Canada's Finance Minister Francois-Philippe Champagne presented the federal budget on Tuesday, outlining Prime Minister Mark Carney's economic plan. The budget projects a deficit and significant spending, with a focus on strengthening Canada's economy, increasing global competitiveness, and adapting to changes in international relations. It also details spending cuts, shifts in trade policy, environmental initiatives, defence investments, and changes to previous administration policies.
Fiscal Overview and Spending Plan
The budget proposes billions in spending, potentially raising Canada's deficit to C$78.3 billion (£42.6 billion), which would be the second largest on record. The total spending plan amounts to C$280 billion, aimed at boosting global competitiveness and attracting C$1 trillion in investment over the next five years. Funds are allocated across various sectors including highways, ports, electrical grids, digital corridors, defence, housing, and initiatives to enhance productivity.
The plan projects C$60 billion in total spending cuts over the next five years. These cuts include a reduction of 40,000 public sector jobs by the end of 2029, representing approximately 10% of the workforce, to be achieved through attrition, job cuts, and the adoption of AI. Federal ministries may experience up to 15% cuts, expected to generate over C$44 billion in savings. For the first time, the fiscal plan distinguishes between operational spending (day-to-day government expenditures) and capital investment (funding intended for economic growth).
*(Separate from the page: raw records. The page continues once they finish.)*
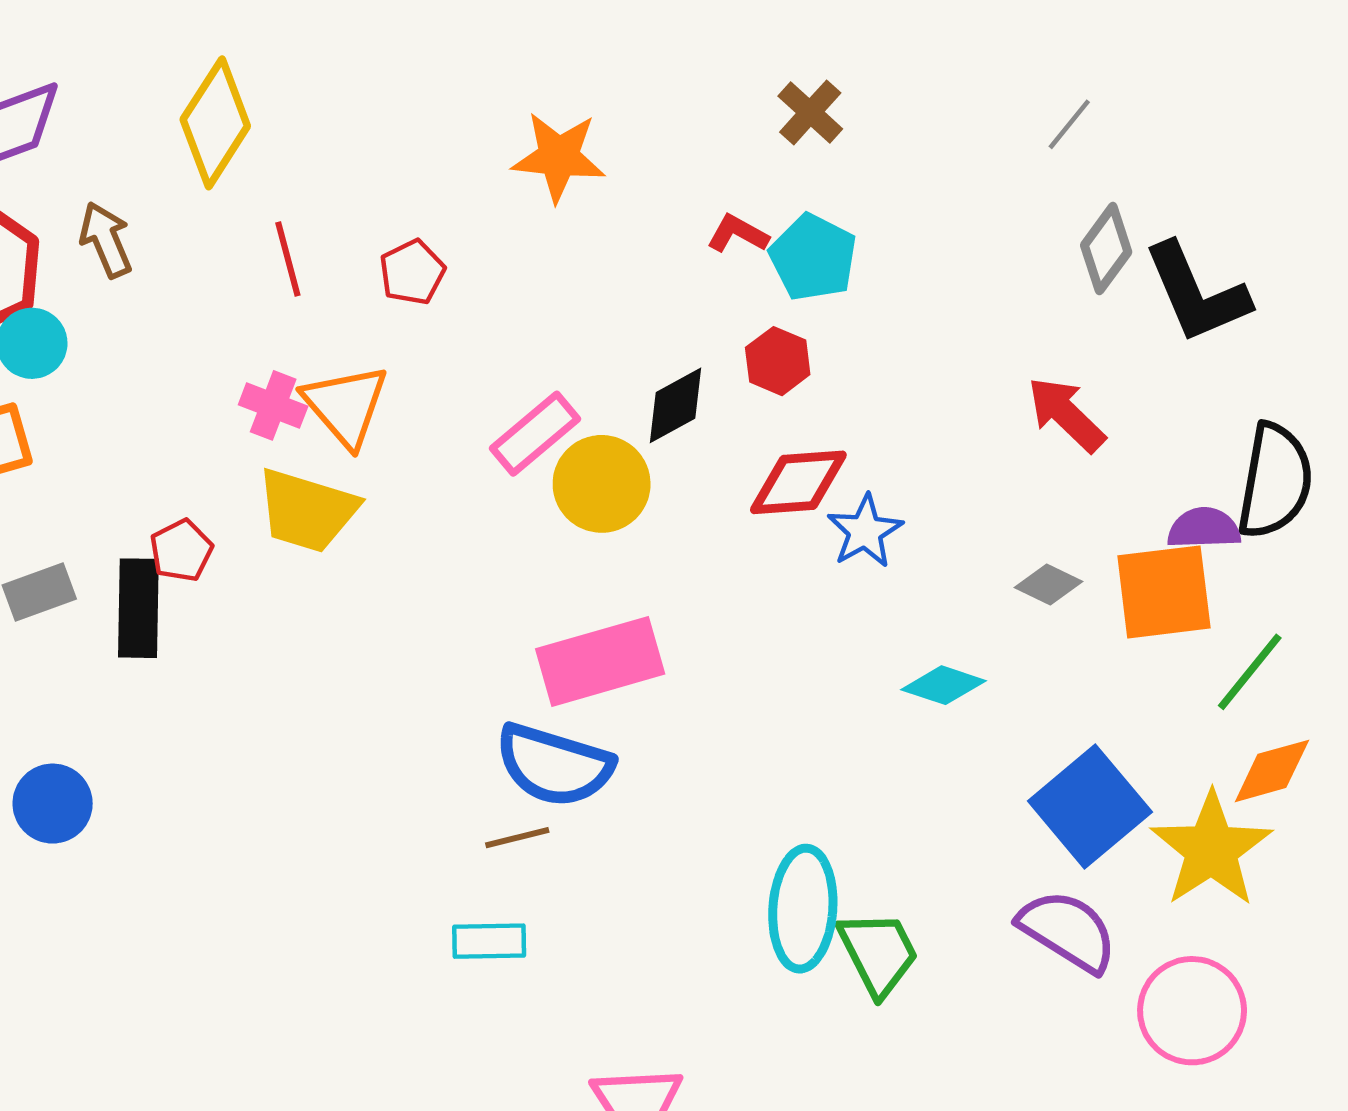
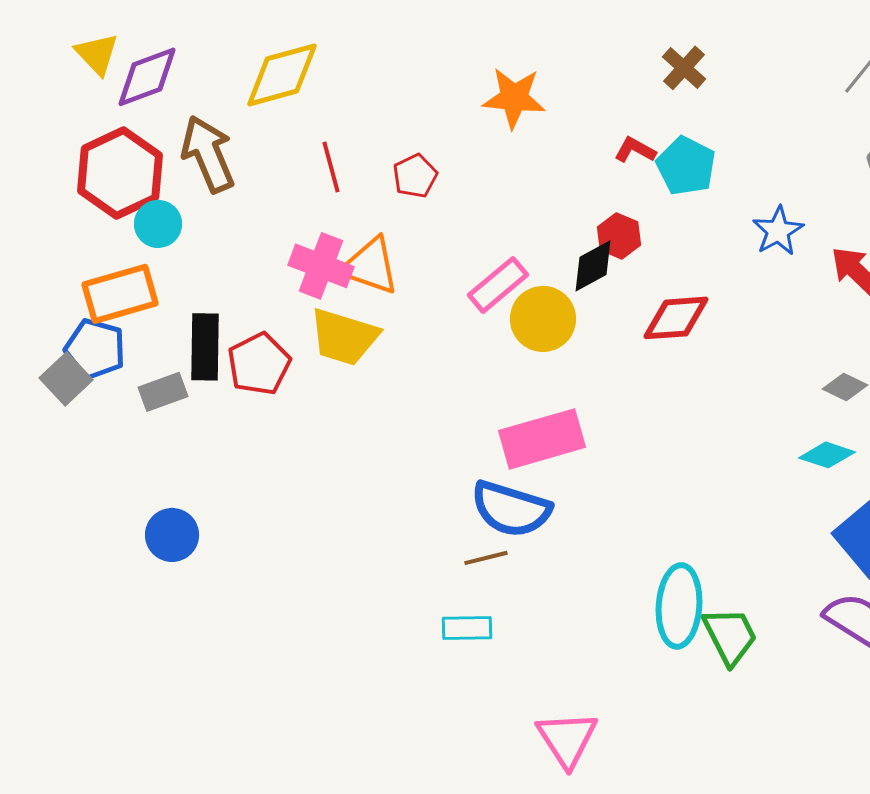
yellow diamond: (215, 123) -> (282, 75), turned 42
brown arrow: (106, 240) -> (208, 154), size x1.5
red hexagon: (778, 361) -> (619, 236), moved
pink cross: (273, 405) -> (321, 266), size x1.4
orange triangle: (346, 405) -> (370, 266), turned -30
blue star: (865, 531) -> (778, 231), moved
red pentagon: (181, 550) -> (259, 364), size x1.5
black rectangle: (138, 608) -> (205, 347), moved
cyan diamond: (943, 685) -> (827, 455), moved

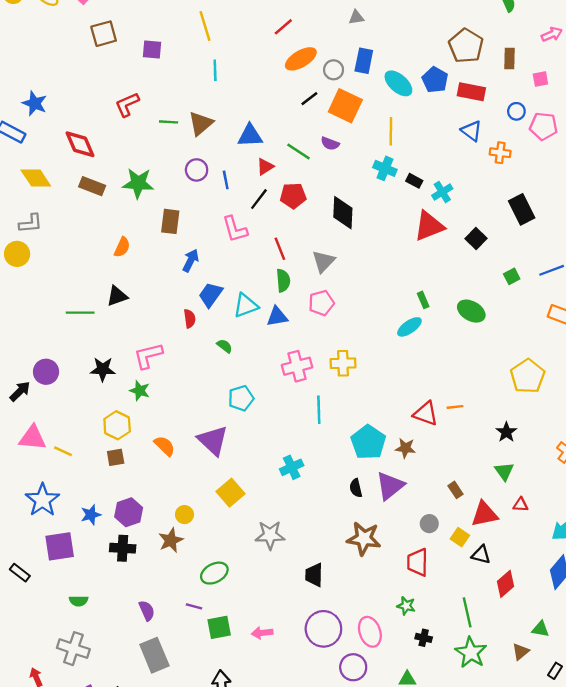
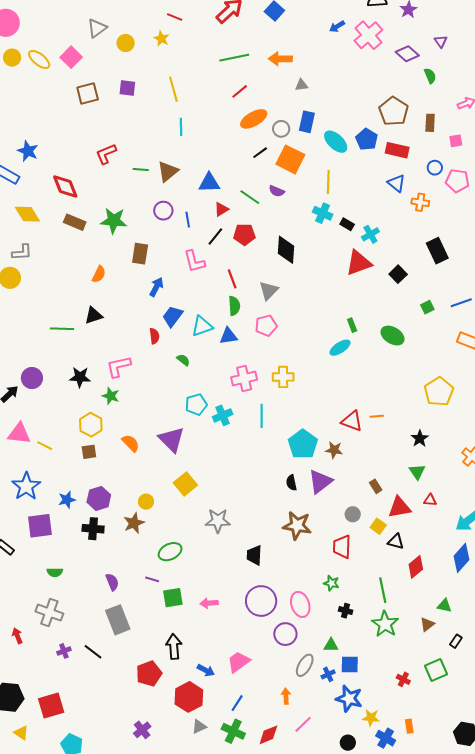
purple square: (152, 50) -> (127, 88), moved
cyan cross: (292, 467) -> (223, 415), moved

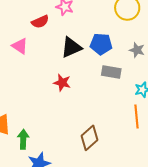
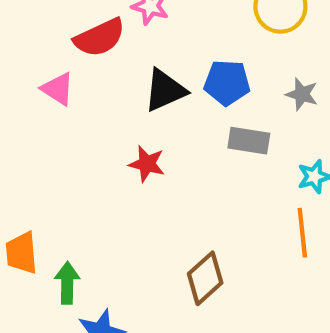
red semicircle: (40, 22) -> (100, 38), size x1.4

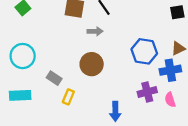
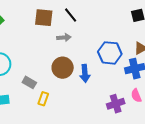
purple cross: (147, 92) -> (116, 104), moved
blue arrow: (115, 111) -> (85, 73), moved

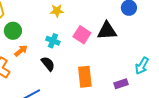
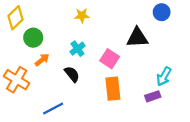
pink square: (82, 35) -> (110, 59), moved
cyan cross: (53, 41) -> (77, 49), turned 32
cyan arrow: (142, 66) -> (164, 76), moved

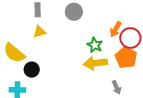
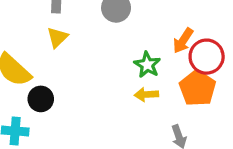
yellow triangle: (39, 32) -> (57, 37), turned -32
yellow arrow: (95, 63) -> (146, 95), size x0.6

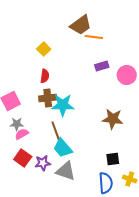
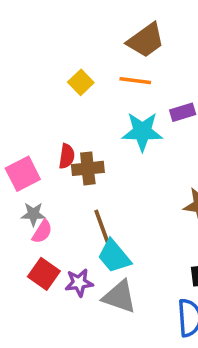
orange line: (94, 37) -> (135, 81), moved
red semicircle: (45, 76) -> (67, 156), moved
cyan star: (63, 105) -> (142, 132), moved
pink semicircle: (22, 134) -> (42, 232), turned 152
Global Economic and Cultural Realignment
Historically, the United States has been Canada's largest trading partner, accounting for about 70% of its trade. The budget outlines an intention to diversify trade by looking to Europe and Asia, with a goal to double non-US exports over the next decade. Measures include backing for businesses developing new export markets, covering legal expenses and market research. The budget also explores Canada's potential participation in the Eurovision Song Contest.
To enhance Canada's attractiveness for investment, the budget proposes initiatives, including lowering Canada's marginal effective tax rate from 15.6% to 13.2%. Furthermore, C$1.3 billion is allocated over three years to attract international researchers to Canadian universities and support their research, alongside investments in quantum research.
Clean Energy and Environmental Strategy
The budget aims to establish Canada as a "clean energy superpower" by supporting the development of low-emission energy projects, such as nuclear reactors and low-carbon liquefied natural gas. It also promotes the development of carbon capture and storage technologies and enhanced methane regulations. The government reaffirms its commitment to the industrial carbon tax, stating it delivers significant emissions reductions. To encourage investment, the Carney government plans to collaborate with provinces on long-term carbon pricing to provide stability for companies. These initiatives are intended to replace an oil and gas emissions cap introduced by the previous administration and are part of a Climate Competitiveness Strategy.
Defence and Arctic Security
The budget outlines a plan to increase defence spending to meet NATO targets of 2% of GDP this year and 5% by 2035, citing concerns over international security and Arctic threats. A total of C$81.8 billion is allocated for defence spending over the next five years. This funding includes pay increases for the armed forces, investment in digital infrastructure, and development of Canadian supply chains. Additionally, C$182.6 million over three years is designated for the defence ministry to establish space launch capabilities. For the Arctic, C$1 billion over four years is allocated for the development of all-weather, dual-use infrastructure projects to serve both economic and security purposes.
Policy Shifts from Previous Administration
The budget reflects a departure from certain policies of the previous administration. This includes the repeal of the consumer carbon tax, the postponement of the electric-vehicle sales mandate, and the cancellation of a proposed increase on Canada's capital gains tax.
Immigration targets have been adjusted, with a reduction in new temporary residents from 673,650 to 385,000 next year, and to 370,000 in 2027 and 2028. A one-time measure is included to expedite the transition of up to 33,000 work permit holders to permanent residency. Other policies from the Trudeau era that have been ended include the "2 Billion Trees" programme, which had planted approximately 160 million trees by late 2024, and the 2022 luxury tax on vehicles and aircraft priced over C$100,000 and boats over C$250,000. The luxury tax was stated to cost more to administer than it generated in revenue.